- [Exercise]
Only a number is expected here: the count of lines in this data where "study" occurs.

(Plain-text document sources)
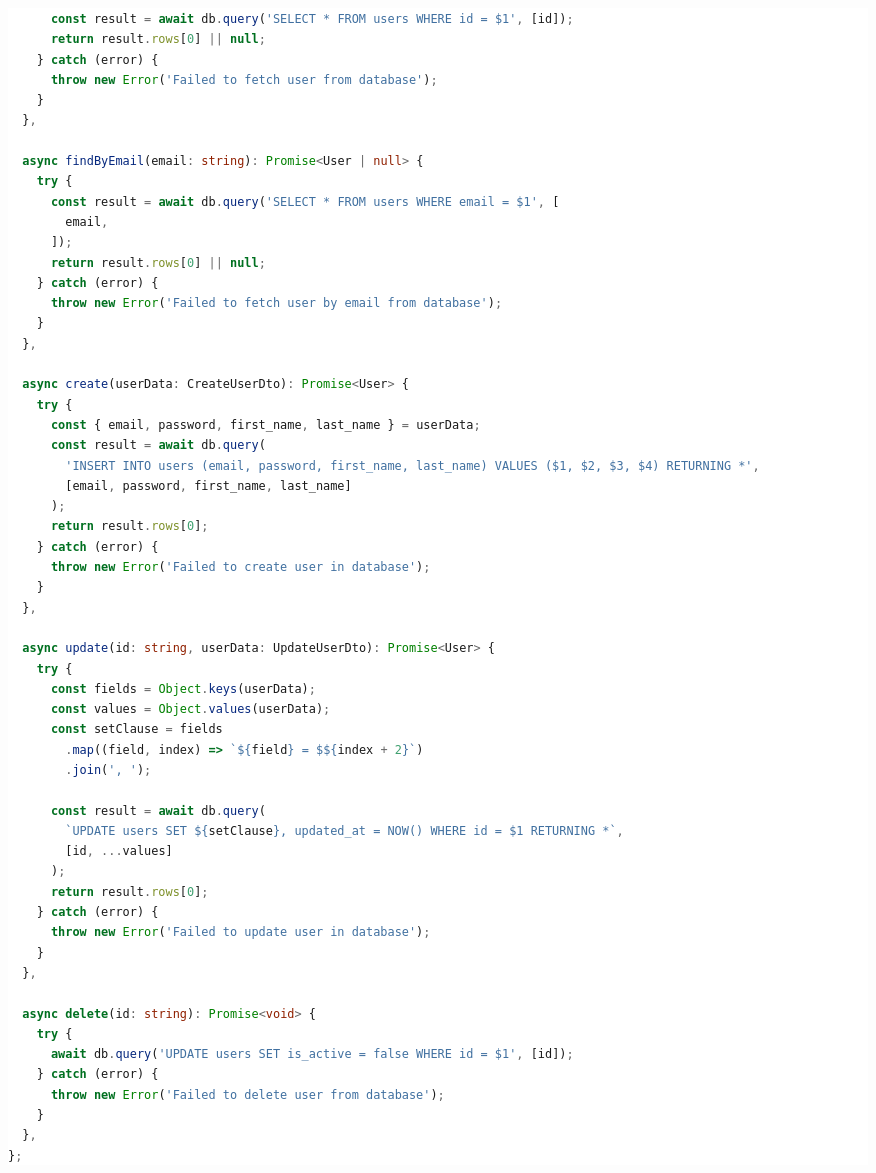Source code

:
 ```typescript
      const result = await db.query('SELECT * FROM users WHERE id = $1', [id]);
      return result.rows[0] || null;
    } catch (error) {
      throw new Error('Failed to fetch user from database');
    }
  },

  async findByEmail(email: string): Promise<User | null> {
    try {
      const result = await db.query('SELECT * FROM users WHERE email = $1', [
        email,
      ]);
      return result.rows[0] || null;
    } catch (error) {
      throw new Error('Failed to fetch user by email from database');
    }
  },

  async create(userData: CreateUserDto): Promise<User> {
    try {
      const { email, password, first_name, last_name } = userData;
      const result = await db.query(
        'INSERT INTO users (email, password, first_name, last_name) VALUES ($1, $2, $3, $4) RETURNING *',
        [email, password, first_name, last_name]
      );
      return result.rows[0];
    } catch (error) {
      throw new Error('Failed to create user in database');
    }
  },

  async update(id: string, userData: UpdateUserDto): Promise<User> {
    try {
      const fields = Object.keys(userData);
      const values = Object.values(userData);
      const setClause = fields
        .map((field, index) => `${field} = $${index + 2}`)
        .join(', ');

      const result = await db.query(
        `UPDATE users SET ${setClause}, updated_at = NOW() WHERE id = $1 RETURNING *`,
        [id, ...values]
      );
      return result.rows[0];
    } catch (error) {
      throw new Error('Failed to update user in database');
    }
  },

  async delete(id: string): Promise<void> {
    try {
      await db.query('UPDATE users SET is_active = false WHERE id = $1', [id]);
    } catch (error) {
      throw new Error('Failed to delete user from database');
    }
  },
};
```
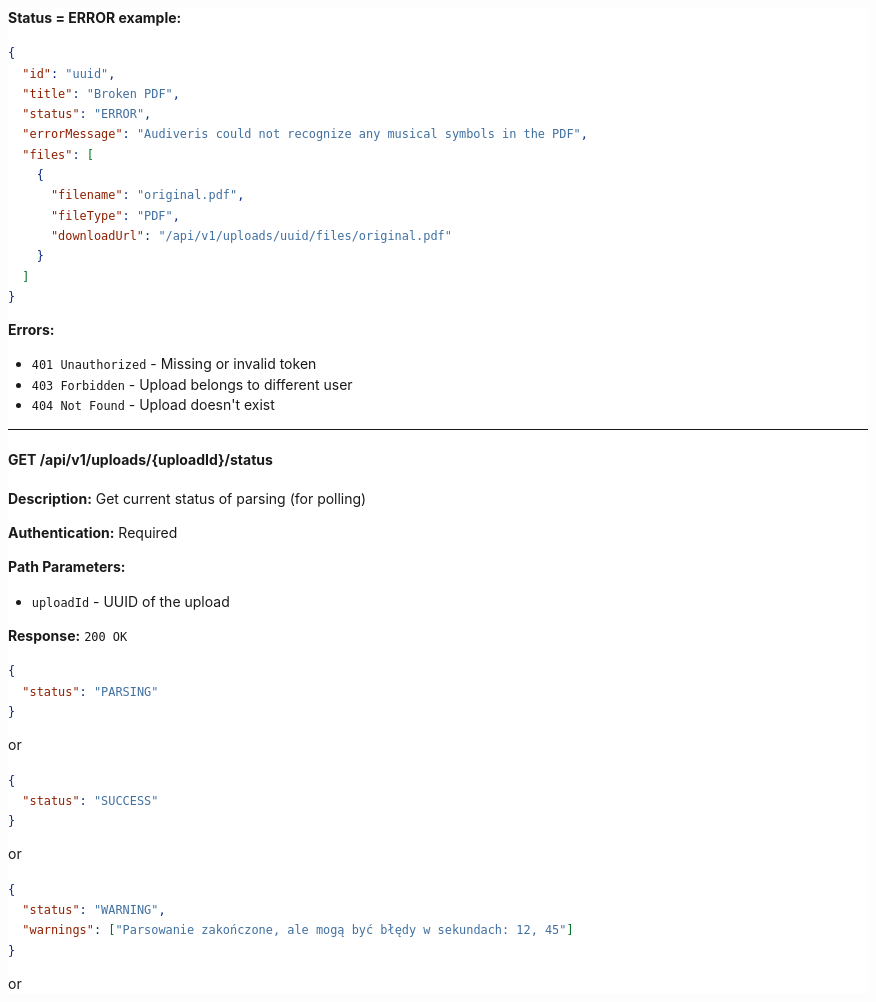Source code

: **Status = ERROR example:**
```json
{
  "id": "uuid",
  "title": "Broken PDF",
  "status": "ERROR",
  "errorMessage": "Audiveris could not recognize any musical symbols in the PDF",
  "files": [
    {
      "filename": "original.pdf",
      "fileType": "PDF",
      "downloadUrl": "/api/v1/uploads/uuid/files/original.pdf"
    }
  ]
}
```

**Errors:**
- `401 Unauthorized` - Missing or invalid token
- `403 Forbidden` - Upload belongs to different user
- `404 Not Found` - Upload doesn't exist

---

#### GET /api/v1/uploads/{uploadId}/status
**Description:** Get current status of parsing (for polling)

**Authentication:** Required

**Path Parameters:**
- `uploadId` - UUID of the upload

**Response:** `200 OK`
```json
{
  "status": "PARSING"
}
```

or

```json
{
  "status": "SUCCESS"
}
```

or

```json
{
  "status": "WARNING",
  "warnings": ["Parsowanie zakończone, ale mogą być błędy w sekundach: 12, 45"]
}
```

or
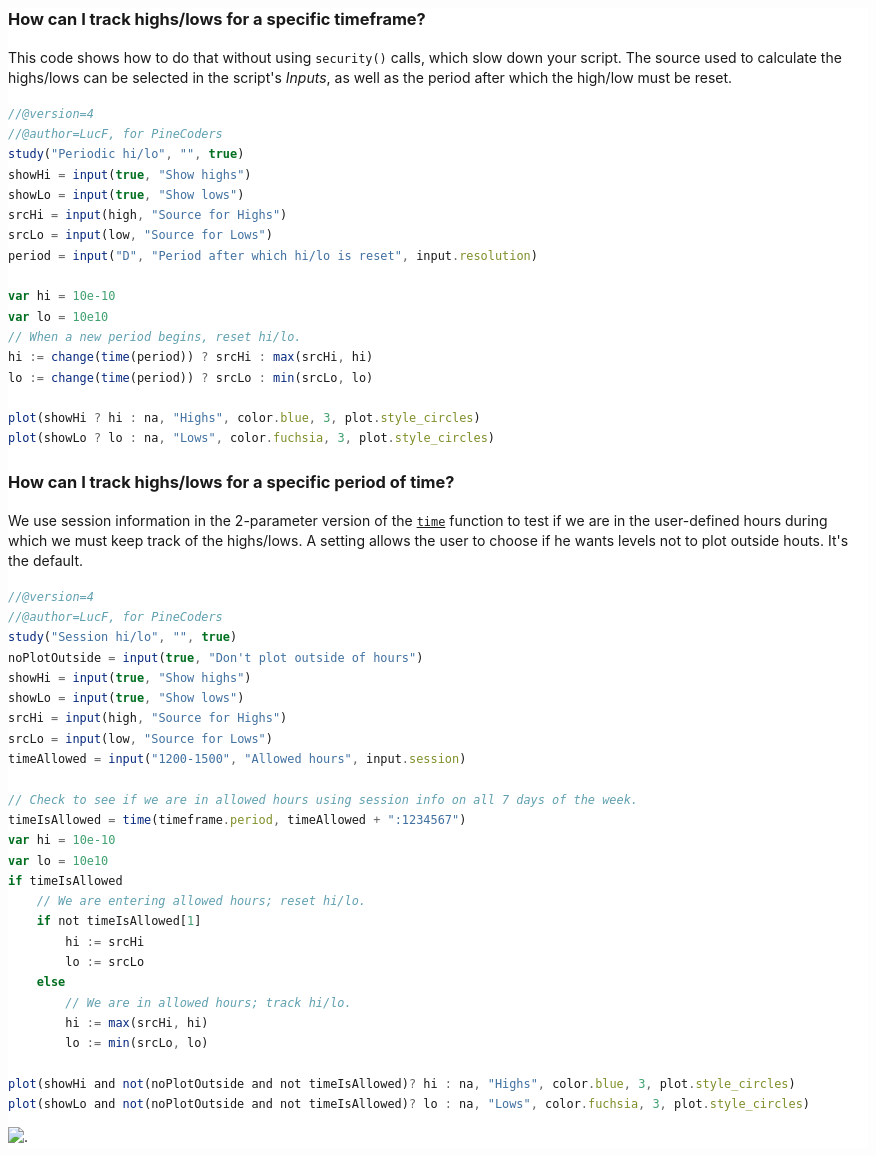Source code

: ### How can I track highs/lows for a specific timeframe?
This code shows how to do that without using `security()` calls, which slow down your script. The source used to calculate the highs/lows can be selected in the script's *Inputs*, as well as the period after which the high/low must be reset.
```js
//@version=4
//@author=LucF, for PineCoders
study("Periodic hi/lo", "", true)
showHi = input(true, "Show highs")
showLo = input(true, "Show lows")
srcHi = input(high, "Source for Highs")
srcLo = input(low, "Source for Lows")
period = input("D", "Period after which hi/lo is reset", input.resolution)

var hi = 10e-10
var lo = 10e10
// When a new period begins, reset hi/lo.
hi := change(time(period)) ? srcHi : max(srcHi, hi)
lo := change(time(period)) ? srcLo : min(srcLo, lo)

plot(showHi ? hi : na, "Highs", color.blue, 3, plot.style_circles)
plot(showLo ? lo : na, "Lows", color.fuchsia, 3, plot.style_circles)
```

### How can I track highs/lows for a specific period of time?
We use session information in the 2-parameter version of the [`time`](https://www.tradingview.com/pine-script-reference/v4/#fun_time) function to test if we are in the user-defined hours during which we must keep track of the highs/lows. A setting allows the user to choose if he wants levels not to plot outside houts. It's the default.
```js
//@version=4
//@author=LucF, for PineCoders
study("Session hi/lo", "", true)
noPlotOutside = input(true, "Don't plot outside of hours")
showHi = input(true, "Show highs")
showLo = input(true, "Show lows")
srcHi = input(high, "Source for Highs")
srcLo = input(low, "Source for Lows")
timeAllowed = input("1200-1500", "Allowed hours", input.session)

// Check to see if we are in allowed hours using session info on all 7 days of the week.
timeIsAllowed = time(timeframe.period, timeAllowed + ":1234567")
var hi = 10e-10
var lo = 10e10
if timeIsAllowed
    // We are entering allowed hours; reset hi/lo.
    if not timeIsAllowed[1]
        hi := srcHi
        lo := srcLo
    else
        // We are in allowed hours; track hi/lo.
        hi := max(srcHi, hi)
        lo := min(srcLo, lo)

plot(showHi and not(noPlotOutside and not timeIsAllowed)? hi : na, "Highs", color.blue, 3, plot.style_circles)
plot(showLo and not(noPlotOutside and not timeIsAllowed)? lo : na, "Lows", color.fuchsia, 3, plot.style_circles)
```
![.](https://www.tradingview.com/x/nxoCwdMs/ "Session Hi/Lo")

- [Solution to this task]
2